Graphic – "Australia can end HIV transmission by 2025. We are uniquely placed to achieve this" with AFAO logo and map of Australia. pic.twitter.com/GNr8ktSzrJ
— LGBTIQ+ Health Australia (@LGBTIQHealthAu) June 17, 2021
90 % Reduction In Transmission
AFAO‘S website also clarifies their definition of elimination when it comes to their new goal of ending HIV transmission by 2025: “Agenda 2025 adopts the UNAIDS definition of HIV elimination: a 90% reduction in Australian infections compared to a 2010 baseline.”
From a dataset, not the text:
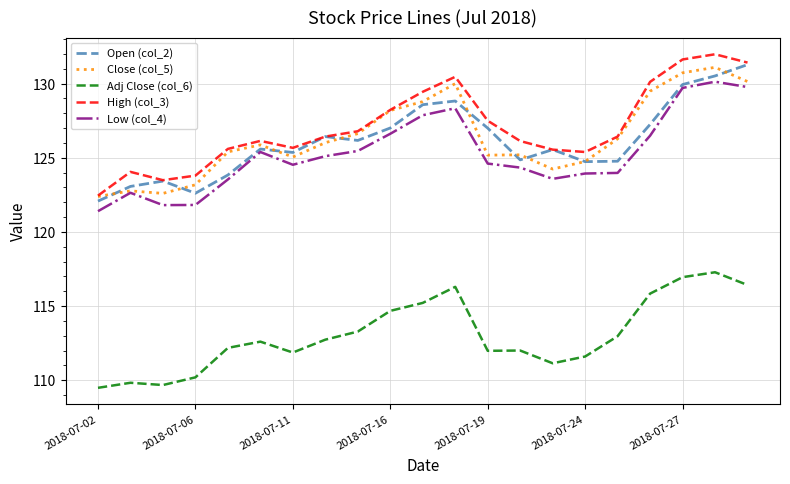

True or false: High (col_3) and Adj Close (col_6) intersect in this chart.

False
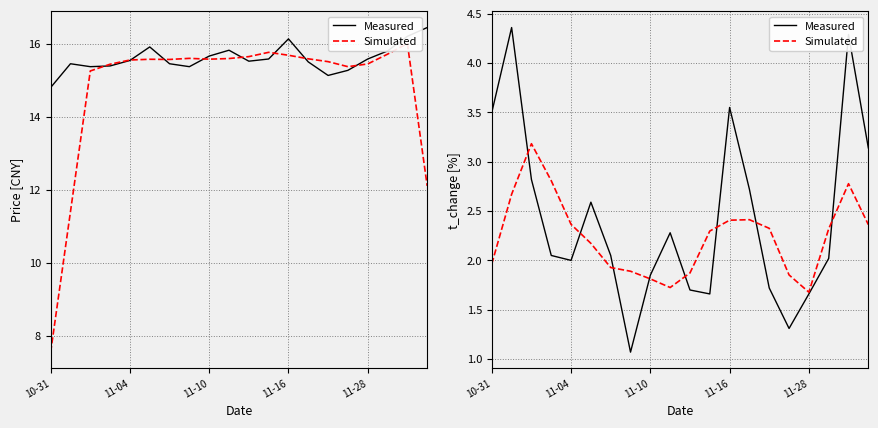

Reading left to right, extract all data points from this chart.

Measured: 3.5	4.4	2.8	2.0	2.0	2.6	2.0	1.1	1.9	2.3	1.7	1.7	3.5	2.7	1.7	1.3	1.7	2.0	4.3	3.1
Simulated: 2.0	2.7	3.2	2.8	2.4	2.2	1.9	1.9	1.8	1.7	1.9	2.3	2.4	2.4	2.3	1.9	1.7	2.3	2.8	2.4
“Eliminating HIV means we must reach all those affected, including people from priority populations, women and heterosexual men with HIV.”
The Kirby Institute’s Professor Andrew Grulich said the plan came at a timely moment in Australia’s HIV response.
“The rollout of new prevention technologies has led to a sharp decline in new HIV diagnoses amongst gay and bisexual men in inner cities, but progress elsewhere has been patchy. Australia has the opportunity to lead the world by going the final stretch,” said Grulich.
“Medical research has developed new methods of HIV prevention that are close to 100% effective. This plan for investment in prevention, testing, treatment and combating stigma provides the path forward for implementation which can deliver the virtual elimination of HIV.”
Australians LOVE PrEP!
As reported in the Star Observer in April this year, one of the main reasons we can even be considering the end of HIV Transmission with Agenda 2025 is our already low rates of HIV transmission, thanks in large part to Australia’s embrace of PrEP. With new dosing techniques available, you don’t even have to take a pill every day – you decide what’s best for you and your individual lifestyle!